With the view of maximising shareholder wealth, controlling a company’s outgoings is surely one way to do this? In a multinational company the management of tax payments is one strategic decision that is looked in to, and with the content this issue has in recent news it is evidently done. Despite being beneficial to the company involved, but judging by the amount of protests against it, it is not accepted or seen as being ethical by the general public.
This process involves looking into the structure and strategies of the organisations in order to minimise its exposure to tax. The introduction of the ‘Double Taxation Treaty’ between two countries does enable this and prevent a company being taxed twice on the same profit. For example, having a subsidiary in a country with a tax rate of 20%, you would be taxed on the 20% then when brought over to the U.K you would only be taxed the remaining 8% of the U.K. 28% tax rate. However the new U.K. option suggested by the Government is if you are taxed in one country and bring it back to the U.K you will not be taxed at all in this country.
Suspected examples of this involve the like; Boots, Topshop (Arcadia Group) and Vodafone. Boots were expected of moving entities over the Switzerland to take advantage of their lower tax rates. However, they responded by saying that “If we had registered in Switzerland purely for tax reasons there are many other countries that we could have considered.", for example the likes of the Cayman Islands who have a 0% tax rate.
Regarding Topshop, with Sir Phillip Green, the figure head of the group, his wife and owner of the Arcadia Group is a resident of the ‘tax haven’ Monaco, which has flared the confrontation, since in previous years this has allowed her to receive around the £1billion mark in dividends (BBC News). This company faced further scrutiny when Sir Phillip Green was appointed as an advisor to the Government regarding the efficiency of the Public Sector; The Guardian reported the public’s outrage regarding this appointment, since the possibility that a proportion of the U.K’s debt could be paid back If it wasn’t for the likes of Arcadia exploiting the loop holes within taxation law.
This is the issue that is causing disruption amongst the public.
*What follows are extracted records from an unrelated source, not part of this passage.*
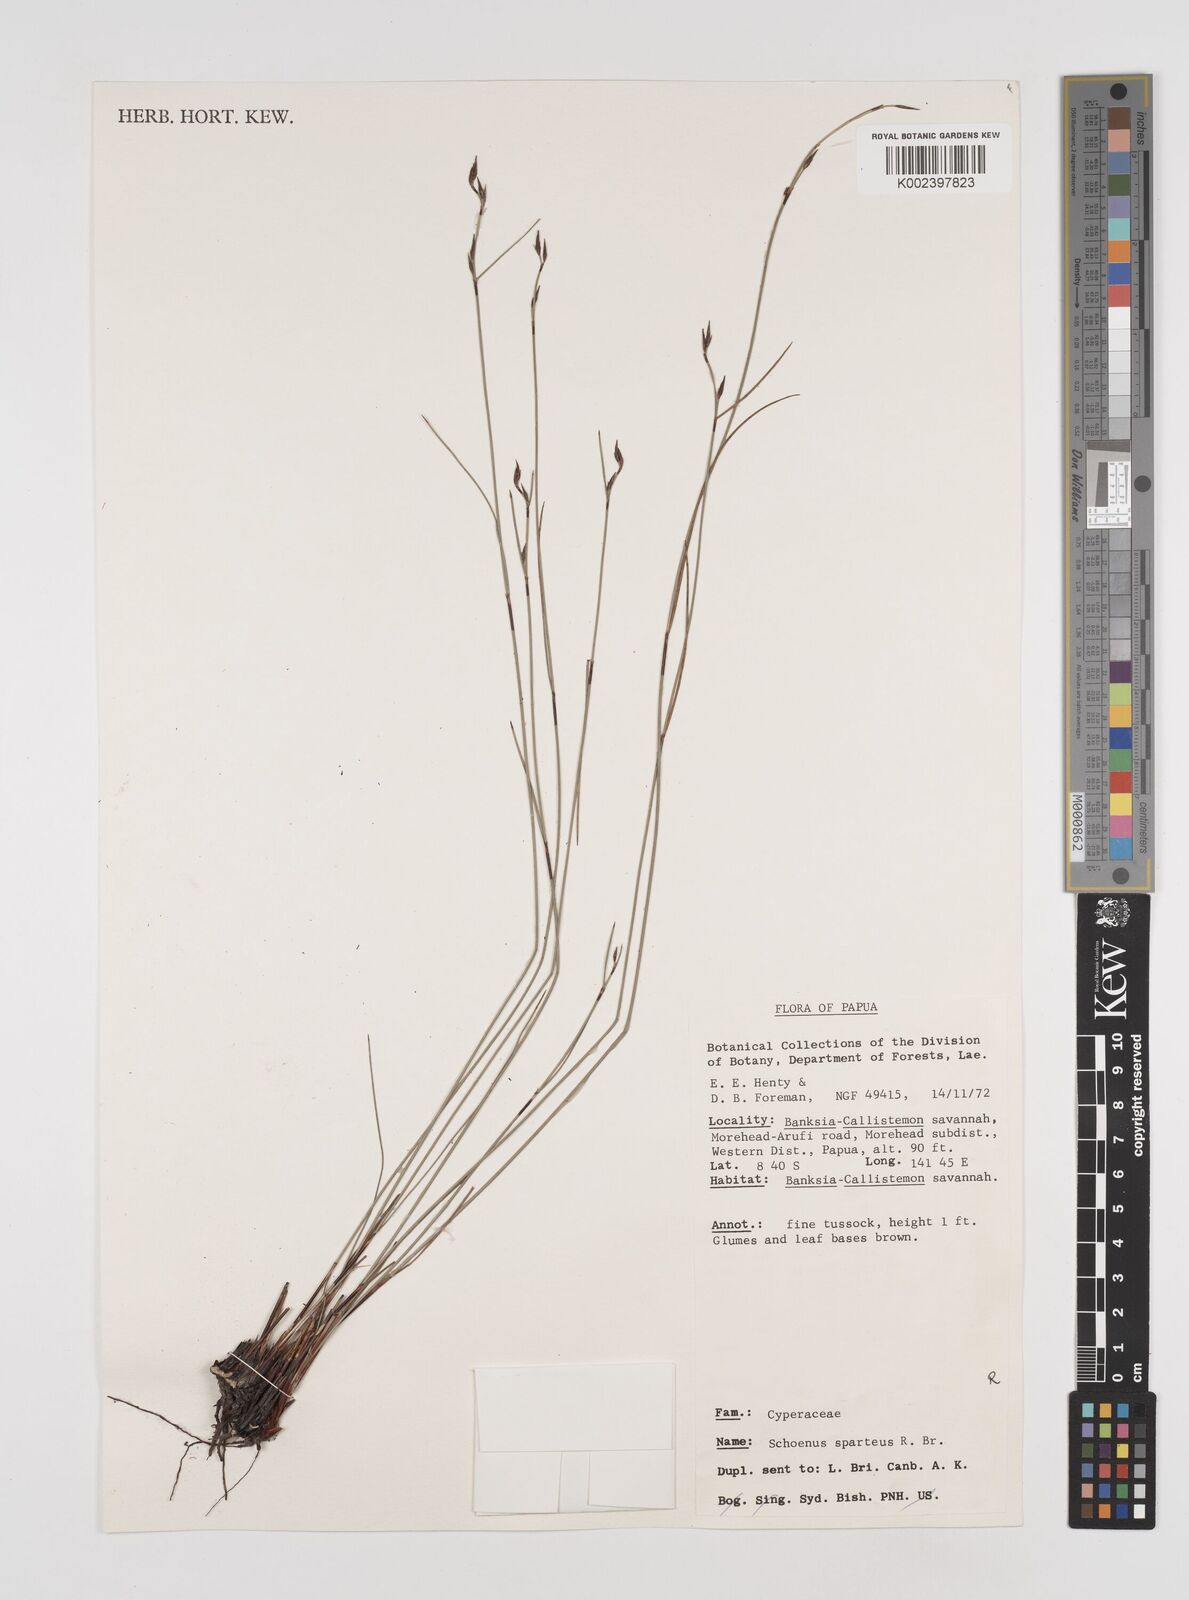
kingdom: Plantae
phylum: Tracheophyta
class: Liliopsida
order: Poales
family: Cyperaceae
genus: Schoenus
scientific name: Schoenus sparteus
This is because during the current financial crisis within the U.K. the public are facing pay freezes, inflation increases and even job cuts to pay back the countries debt. Whilst this is happening, large corporations are moving operations abroad to take advantage of lower tax rates and then not paying any to this country, contributing to the tax gap being estimated to be £120bn, £25bn being due to tax avoidance (BBC News).
Surely, the actions of companies although not illegal can be seen as unethical when corporations are dodging tax in the country that they make most money? Do they not have a moral duty or are they just capitalising on the options available to them?